Eglises d'Asie

Bihar : la profanation d’une statue de la Vierge indigne chrétiens, hindous et musulmans

Publié le 18/03/2010




Au cours de la nuit du 19 au 20 janvier, une statue de la Vierge se trouvant dans un ancien cimetière de la ville de Bettiah, située dans l’Etat du Bihar, a été profanée par des inconnus. C’est le gardien du cimetière qui, dans la matinée suivante, a constaté que la statue avait la tête et les bras brisés. Une pluie abondante s’était abattue sur la ville pendant toute la nuit et avait favorisé les agissements des profanateurs.

Dés que la nouvelle a été connue, elle a fortement ému la population chrétienne du diocèse de Bettiah, un nouveau diocèse issu en 1998 de la division du diocèse de Muzaffapur et devenu suffragant du diocèse de Patna, dans l’Etat du Bihar. Un spécialiste de l’histoire du christianisme local, Cherobim John, a souligné la rareté de tels incidents dans la région et fait remarquer que, depuis l’introduction du christianisme en 1745, c’était la première fois qu’une telle tragédie se produisait. Un certain nombre de chrétiens n’ont pu s’empêcher de voir dans cet acte une tentative pour troubler l’harmonie sociale existant jusqu’ici entre la communauté catholique forte d’environ 4 000 personnes et les communautés hindoue et musulmane. Aussi bien, nombre d’entre eux ont décidé, dans le cas où la police ne se livrerait pas à des recherches diligentes, de faire connaître leur mécontentement. Ils se proposent, par exemple, de fermer pendant un certain temps les écoles tenues par l’Eglise pour forcer les forces de sécurité à passer l’action.

Cependant, les responsables locaux de la police affirment que le retard de l’enquête entreprise pour élucider l’affaire tient au fait que leurs services n’ont été informés de l’incident que cinq jours plus tard, ce qui a donné aux auteurs de la profanation tout le temps nécessaire pour effacer les traces de leur méfait. Le gardien du cimetière qui a découvert les faits a admis n’avoir porté plainte auprès de la police que le 25 janvier. Cependant, il avait averti les responsables de la paroisse qui n’ont rien fait.

L’évêque du diocèse, Mgr Victor Henry Thakur, averti lui aussi avec beaucoup de retard, est également persuadé que l’objectif de cet acte est principalement d’empoisonner les esprits et les coeurs, de porter atteinte à l’harmonie sociale et à la paix. Cependant, le prélat s’est efforcé de calmer les esprits et de détourner ses fidèles d’actions trop voyantes. “Ne tombons pas dans le piège !”, a-t-il conseillé. Selon lui, en tant que disciples du Christ, les chrétiens ne peuvent se montrer dans la rue trop souvent : “Notre héritage et notre culture nous appellent plutôt à prier même pour nos ennemis”. Il a expliqué ensuite que cela ne signifiait pas que la seule possibilité pour les chrétiens soit de souffrir l’injustice et de pardonner. Cependant la lutte des chrétiens ne peut se dérouler que dans le respect du droit et dans la paix afin que l’harmonie sociale soit préservée.
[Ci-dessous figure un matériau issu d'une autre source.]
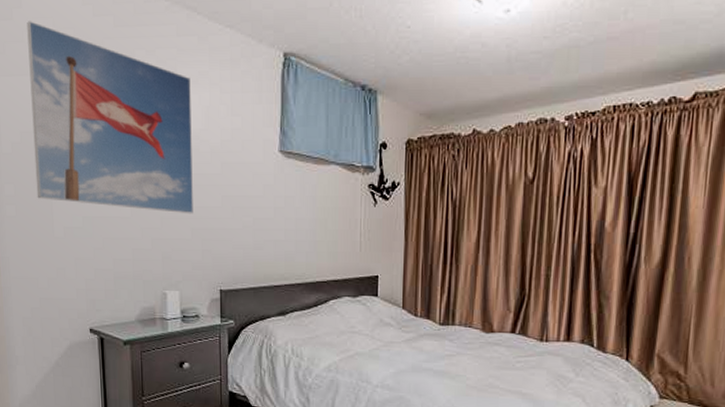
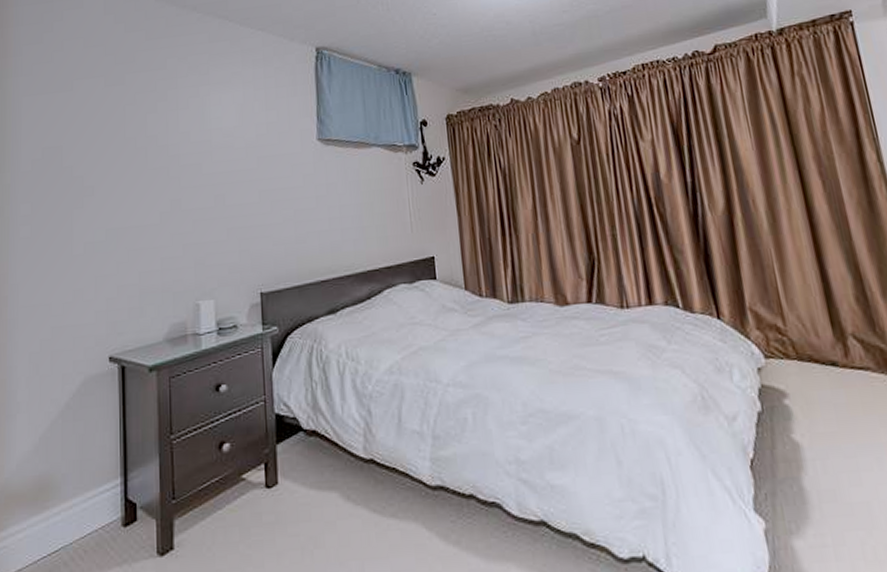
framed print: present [27,21,193,214] -> none [56,42,229,216]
Une même indignation règne dans les communautés religieuses non chrétiennes, unanimes à condamner la profanation. On a même a pu assister à un début de mobilisation en milieu non chrétien. Le responsable du Parti du Congrès pour le district, Mohammad Kumaran, a déclaré que l’incident avait choqué tous ceux qui, dans le district, aimaient Dieu. Même les responsables locaux des groupes nationalistes hindous ont publiquement pris partie. Pramod Lundia, coordinateur du Rashtriya Swayamsevak Sangh (Corps national des volontaires, RSS) a affirmé que “cette honteuse profanation était en contradiction avec l’éthique hindoue et qu’aucun hindou authentique ne pouvait l’approuver Le député Renu Devi du Parti pro-hindou, le Bharatiya Janata Party (Parti du peuple indien, BJP), a demandé à la police d’arrêter promptement les coupables et de préserver dans la ville une tradition centenaire de coexistence interreligieuse.